[BEGIN PROVIDED DATA]
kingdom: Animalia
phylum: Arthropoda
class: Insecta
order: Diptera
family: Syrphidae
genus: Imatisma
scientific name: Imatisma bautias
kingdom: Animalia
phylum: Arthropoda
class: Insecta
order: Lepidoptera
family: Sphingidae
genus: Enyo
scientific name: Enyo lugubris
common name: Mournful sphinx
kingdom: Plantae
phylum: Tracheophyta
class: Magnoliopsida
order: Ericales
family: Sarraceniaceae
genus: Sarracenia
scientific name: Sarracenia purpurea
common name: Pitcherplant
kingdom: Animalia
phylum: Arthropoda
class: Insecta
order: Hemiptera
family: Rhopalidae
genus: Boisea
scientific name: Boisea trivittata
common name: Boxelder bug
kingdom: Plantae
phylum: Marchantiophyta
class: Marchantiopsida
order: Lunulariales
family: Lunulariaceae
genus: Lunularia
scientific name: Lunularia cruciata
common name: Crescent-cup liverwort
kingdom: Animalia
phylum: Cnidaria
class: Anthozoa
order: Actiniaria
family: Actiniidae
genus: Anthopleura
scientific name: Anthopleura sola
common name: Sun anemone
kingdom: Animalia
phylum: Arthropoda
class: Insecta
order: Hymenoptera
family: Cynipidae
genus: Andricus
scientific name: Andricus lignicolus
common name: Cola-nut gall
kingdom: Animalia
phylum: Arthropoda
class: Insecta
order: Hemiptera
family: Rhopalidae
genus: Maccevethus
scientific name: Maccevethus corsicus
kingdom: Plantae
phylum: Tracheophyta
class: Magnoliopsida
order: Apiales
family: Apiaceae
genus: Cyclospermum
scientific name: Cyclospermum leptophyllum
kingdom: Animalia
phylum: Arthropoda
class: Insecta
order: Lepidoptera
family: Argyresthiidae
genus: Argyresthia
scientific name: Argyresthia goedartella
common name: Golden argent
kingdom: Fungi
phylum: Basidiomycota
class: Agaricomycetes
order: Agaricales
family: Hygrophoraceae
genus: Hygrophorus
[END PROVIDED DATA]
**INSTRUCTIONS TO FOLLOW**
Turn the lines of all the records above into one numbered list, leaving out any blank lines.

**RESULT FOR THIS TASK**
1. kingdom: Animalia
2. phylum: Arthropoda
3. class: Insecta
4. order: Diptera
5. family: Syrphidae
6. genus: Imatisma
7. scientific name: Imatisma bautias
8. kingdom: Animalia
9. phylum: Arthropoda
10. class: Insecta
11. order: Lepidoptera
12. family: Sphingidae
13. genus: Enyo
14. scientific name: Enyo lugubris
15. common name: Mournful sphinx
16. kingdom: Plantae
17. phylum: Tracheophyta
18. class: Magnoliopsida
19. order: Ericales
20. family: Sarraceniaceae
21. genus: Sarracenia
22. scientific name: Sarracenia purpurea
23. common name: Pitcherplant
24. kingdom: Animalia
25. phylum: Arthropoda
26. class: Insecta
27. order: Hemiptera
28. family: Rhopalidae
29. genus: Boisea
30. scientific name: Boisea trivittata
31. common name: Boxelder bug
32. kingdom: Plantae
33. phylum: Marchantiophyta
34. class: Marchantiopsida
35. order: Lunulariales
36. family: Lunulariaceae
37. genus: Lunularia
38. scientific name: Lunularia cruciata
39. common name: Crescent-cup liverwort
40. kingdom: Animalia
41. phylum: Cnidaria
42. class: Anthozoa
43. order: Actiniaria
44. family: Actiniidae
45. genus: Anthopleura
46. scientific name: Anthopleura sola
47. common name: Sun anemone
48. kingdom: Animalia
49. phylum: Arthropoda
50. class: Insecta
51. order: Hymenoptera
52. family: Cynipidae
53. genus: Andricus
54. scientific name: Andricus lignicolus
55. common name: Cola-nut gall
56. kingdom: Animalia
57. phylum: Arthropoda
58. class: Insecta
59. order: Hemiptera
60. family: Rhopalidae
61. genus: Maccevethus
62. scientific name: Maccevethus corsicus
63. kingdom: Plantae
64. phylum: Tracheophyta
65. class: Magnoliopsida
66. order: Apiales
67. family: Apiaceae
68. genus: Cyclospermum
69. scientific name: Cyclospermum leptophyllum
70. kingdom: Animalia
71. phylum: Arthropoda
72. class: Insecta
73. order: Lepidoptera
74. family: Argyresthiidae
75. genus: Argyresthia
76. scientific name: Argyresthia goedartella
77. common name: Golden argent
78. kingdom: Fungi
79. phylum: Basidiomycota
80. class: Agaricomycetes
81. order: Agaricales
82. family: Hygrophoraceae
83. genus: Hygrophorus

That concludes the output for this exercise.